THE TASK:
All lines from the one containing "(676, 570) = (781, 550): green" through the final line of the material below must appear exactly as they are, with nothing else.

SUPPLIED INFORMATION:
──────
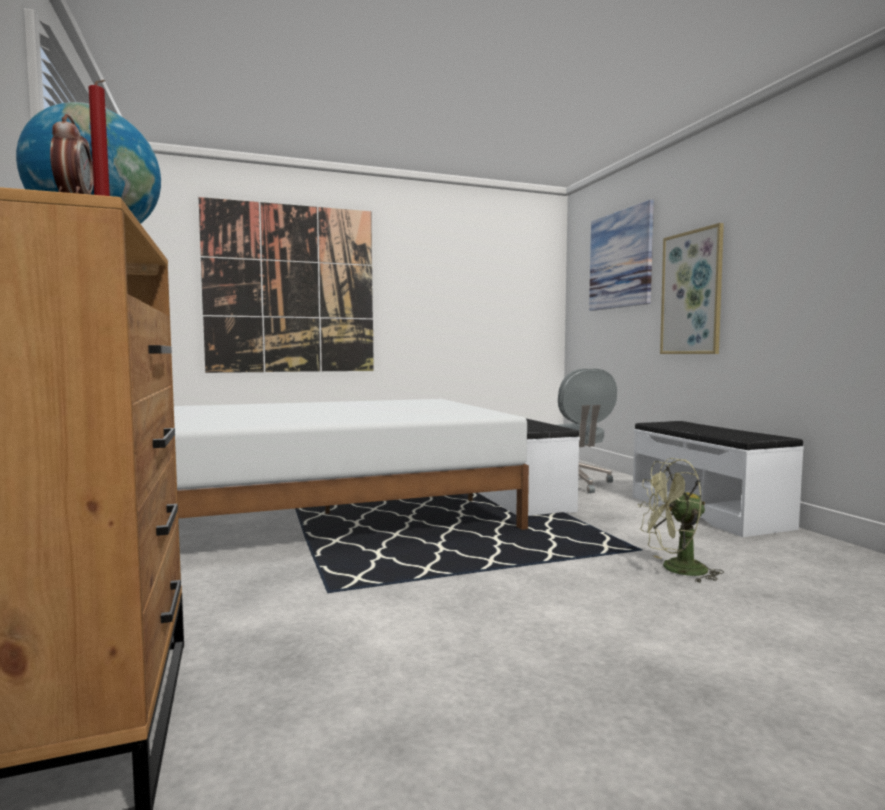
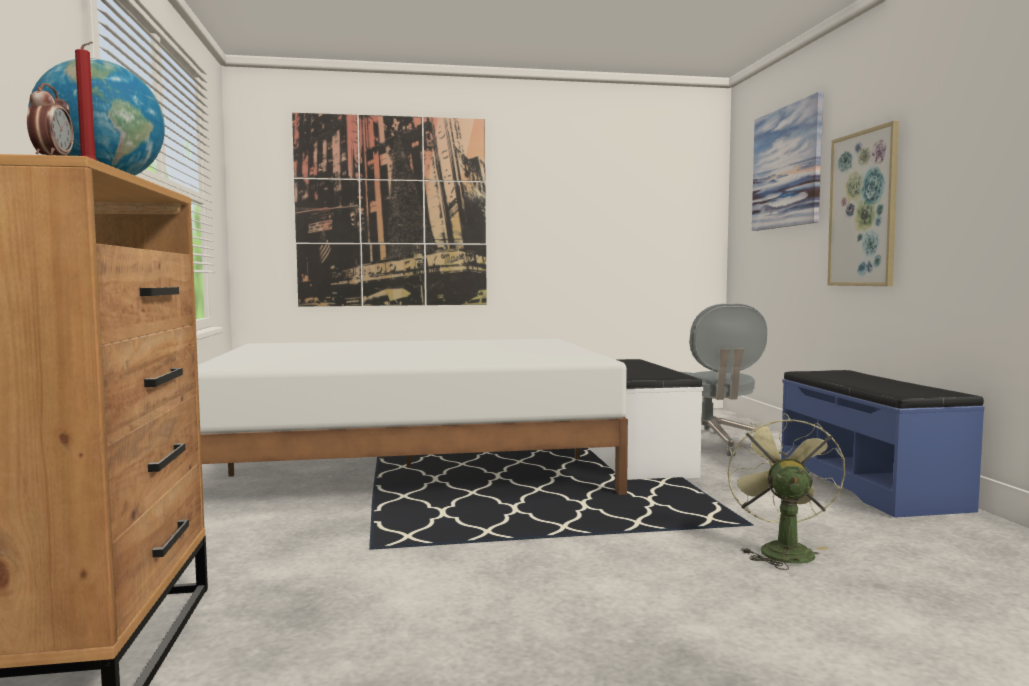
camera: 10 degrees right, 0 degrees up
(676, 570) = (781, 550): green fan -> green fan turned 90 degrees clockwise
(708, 511) = (869, 484): white bench -> blue bench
──────
ANSWER TO THIS PROBLEM:
(676, 570) = (781, 550): green fan -> green fan turned 90 degrees clockwise
(708, 511) = (869, 484): white bench -> blue bench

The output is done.